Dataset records

# # # #

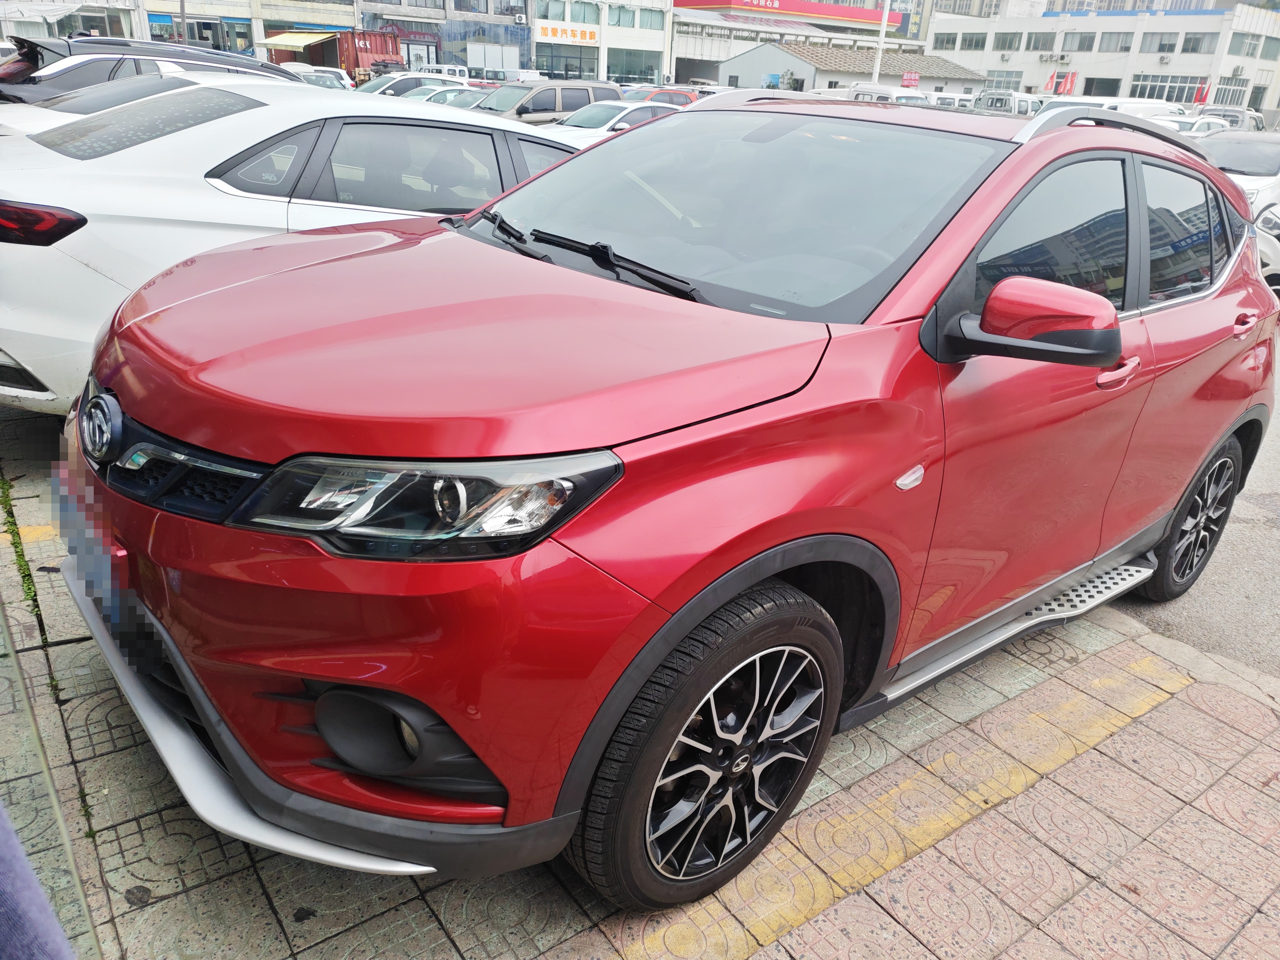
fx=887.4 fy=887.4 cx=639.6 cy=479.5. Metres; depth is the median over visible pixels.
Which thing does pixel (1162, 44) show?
window
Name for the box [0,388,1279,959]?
tiled pavement
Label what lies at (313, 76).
white car
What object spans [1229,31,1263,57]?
window
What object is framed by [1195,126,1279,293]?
white car
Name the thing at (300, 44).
awning
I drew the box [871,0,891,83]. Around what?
pole
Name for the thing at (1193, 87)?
window
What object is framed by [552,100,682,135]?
white car
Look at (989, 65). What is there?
white building
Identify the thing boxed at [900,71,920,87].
red sign
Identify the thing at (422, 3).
building
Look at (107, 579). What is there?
license plate
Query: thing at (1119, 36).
window
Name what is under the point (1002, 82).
window
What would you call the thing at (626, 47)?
building
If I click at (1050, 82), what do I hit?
red flag
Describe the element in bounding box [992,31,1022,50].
window
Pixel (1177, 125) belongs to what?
white car
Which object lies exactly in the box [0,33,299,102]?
black car
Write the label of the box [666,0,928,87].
store building
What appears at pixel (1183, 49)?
window
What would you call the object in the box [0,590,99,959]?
glass panel
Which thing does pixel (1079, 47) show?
window
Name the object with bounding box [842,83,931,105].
white van
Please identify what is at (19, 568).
weed
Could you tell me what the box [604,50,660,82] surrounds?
window
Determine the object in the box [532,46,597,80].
window
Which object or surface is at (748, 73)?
low building
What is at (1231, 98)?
window
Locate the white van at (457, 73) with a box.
[413,63,471,80]
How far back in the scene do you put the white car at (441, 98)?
19.90 m
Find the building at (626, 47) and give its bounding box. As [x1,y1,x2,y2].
[530,0,671,83]
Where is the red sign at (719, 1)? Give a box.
[676,0,886,25]
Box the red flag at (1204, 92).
[1193,81,1211,104]
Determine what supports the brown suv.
on the ground
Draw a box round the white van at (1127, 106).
[1037,94,1174,120]
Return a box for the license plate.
[52,484,133,632]
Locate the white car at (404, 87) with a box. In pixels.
[358,72,466,97]
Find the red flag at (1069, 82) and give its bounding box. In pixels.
[1058,71,1078,95]
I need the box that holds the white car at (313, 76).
[285,63,356,90]
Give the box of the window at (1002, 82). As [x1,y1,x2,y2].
[983,69,1022,89]
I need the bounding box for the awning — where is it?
[259,28,341,49]
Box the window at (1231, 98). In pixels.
[1212,78,1249,106]
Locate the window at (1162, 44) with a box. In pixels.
[1140,31,1180,53]
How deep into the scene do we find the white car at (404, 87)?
23.02 m
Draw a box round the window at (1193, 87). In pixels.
[1129,73,1206,103]
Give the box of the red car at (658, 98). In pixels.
[620,86,699,107]
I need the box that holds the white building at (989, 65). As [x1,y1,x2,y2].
[930,3,1279,112]
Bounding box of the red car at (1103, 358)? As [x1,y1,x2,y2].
[46,91,1278,912]
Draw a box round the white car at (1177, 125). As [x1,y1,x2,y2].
[1150,114,1230,135]
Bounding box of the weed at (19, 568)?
[0,471,46,637]
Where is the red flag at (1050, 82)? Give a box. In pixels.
[1042,70,1056,91]
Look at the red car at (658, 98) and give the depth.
25.93 m
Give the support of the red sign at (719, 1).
attached to the store building at (677, 12)
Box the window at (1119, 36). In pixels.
[1097,30,1134,51]
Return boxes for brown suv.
[475,79,623,124]
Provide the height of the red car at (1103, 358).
1.575 m
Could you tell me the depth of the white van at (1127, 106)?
19.47 m
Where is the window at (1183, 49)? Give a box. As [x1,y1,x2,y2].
[1178,31,1214,53]
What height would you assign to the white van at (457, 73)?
1.913 m
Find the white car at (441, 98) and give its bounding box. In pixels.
[408,85,488,107]
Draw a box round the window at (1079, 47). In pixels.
[1061,31,1098,51]
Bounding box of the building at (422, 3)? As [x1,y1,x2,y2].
[354,0,536,74]
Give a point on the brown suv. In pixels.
(555, 90)
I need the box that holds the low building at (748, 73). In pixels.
[720,42,980,97]
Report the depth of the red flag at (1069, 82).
46.46 m
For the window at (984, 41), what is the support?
in the white building at (989, 65)
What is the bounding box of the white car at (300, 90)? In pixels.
[0,78,601,413]
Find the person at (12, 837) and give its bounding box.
[0,800,75,959]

# # # #

▸ **What you should do**
Repeat the records above exactly. No pictures go into the repeat.

▸ **Solution for this task**
fx=887.4 fy=887.4 cx=639.6 cy=479.5. Metres; depth is the median over visible pixels.
Which thing does pixel (1162, 44) show?
window
Name for the box [0,388,1279,959]?
tiled pavement
Label what lies at (313, 76).
white car
What object spans [1229,31,1263,57]?
window
What object is framed by [1195,126,1279,293]?
white car
Name the thing at (300, 44).
awning
I drew the box [871,0,891,83]. Around what?
pole
Name for the thing at (1193, 87)?
window
What object is framed by [552,100,682,135]?
white car
Look at (989, 65). What is there?
white building
Identify the thing boxed at [900,71,920,87].
red sign
Identify the thing at (422, 3).
building
Look at (107, 579). What is there?
license plate
Query: thing at (1119, 36).
window
Name what is under the point (1002, 82).
window
What would you call the thing at (626, 47)?
building
If I click at (1050, 82), what do I hit?
red flag
Describe the element in bounding box [992,31,1022,50].
window
Pixel (1177, 125) belongs to what?
white car
Which object lies exactly in the box [0,33,299,102]?
black car
Write the label of the box [666,0,928,87].
store building
What appears at pixel (1183, 49)?
window
What would you call the object in the box [0,590,99,959]?
glass panel
Which thing does pixel (1079, 47) show?
window
Name the object with bounding box [842,83,931,105].
white van
Please identify what is at (19, 568).
weed
Could you tell me what the box [604,50,660,82] surrounds?
window
Determine the object in the box [532,46,597,80].
window
Which object or surface is at (748, 73)?
low building
What is at (1231, 98)?
window
Locate the white van at (457, 73) with a box.
[413,63,471,80]
How far back in the scene do you put the white car at (441, 98)?
19.90 m
Find the building at (626, 47) and give its bounding box. As [x1,y1,x2,y2].
[530,0,671,83]
Where is the red sign at (719, 1)? Give a box.
[676,0,886,25]
Box the red flag at (1204, 92).
[1193,81,1211,104]
Determine what supports the brown suv.
on the ground
Draw a box round the white van at (1127, 106).
[1037,94,1174,120]
Return a box for the license plate.
[52,484,133,632]
Locate the white car at (404, 87) with a box. In pixels.
[358,72,466,97]
Find the red flag at (1069, 82) and give its bounding box. In pixels.
[1058,71,1078,95]
I need the box that holds the white car at (313, 76).
[285,63,356,90]
Give the box of the window at (1002, 82). As [x1,y1,x2,y2].
[983,69,1022,89]
I need the bounding box for the awning — where is it?
[259,28,341,49]
Box the window at (1231, 98). In pixels.
[1212,78,1249,106]
Locate the window at (1162, 44) with a box. In pixels.
[1140,31,1180,53]
How deep into the scene do we find the white car at (404, 87)?
23.02 m
Draw a box round the window at (1193, 87). In pixels.
[1129,73,1206,103]
Give the box of the red car at (658, 98). In pixels.
[620,86,699,107]
I need the box that holds the white building at (989, 65). As [x1,y1,x2,y2].
[930,3,1279,112]
Bounding box of the red car at (1103, 358)? As [x1,y1,x2,y2].
[46,91,1278,912]
Draw a box round the white car at (1177, 125). As [x1,y1,x2,y2].
[1150,114,1230,135]
Bounding box of the weed at (19, 568)?
[0,471,46,637]
Where is the red flag at (1050, 82)? Give a box. In pixels.
[1042,70,1056,91]
Look at the red car at (658, 98) and give the depth.
25.93 m
Give the support of the red sign at (719, 1).
attached to the store building at (677, 12)
Box the window at (1119, 36). In pixels.
[1097,30,1134,51]
Return boxes for brown suv.
[475,79,623,124]
Provide the height of the red car at (1103, 358).
1.575 m
Could you tell me the depth of the white van at (1127, 106)?
19.47 m
Where is the window at (1183, 49)? Give a box. As [x1,y1,x2,y2].
[1178,31,1214,53]
What height would you assign to the white van at (457, 73)?
1.913 m
Find the white car at (441, 98) and give its bounding box. In pixels.
[408,85,488,107]
Draw a box round the window at (1079, 47). In pixels.
[1061,31,1098,51]
Bounding box of the building at (422, 3)? As [x1,y1,x2,y2].
[354,0,536,74]
Give a point on the brown suv. In pixels.
(555, 90)
I need the box that holds the low building at (748, 73). In pixels.
[720,42,980,97]
Report the depth of the red flag at (1069, 82).
46.46 m
For the window at (984, 41), what is the support?
in the white building at (989, 65)
What is the bounding box of the white car at (300, 90)? In pixels.
[0,78,601,413]
Find the person at (12, 837) and give its bounding box.
[0,800,75,959]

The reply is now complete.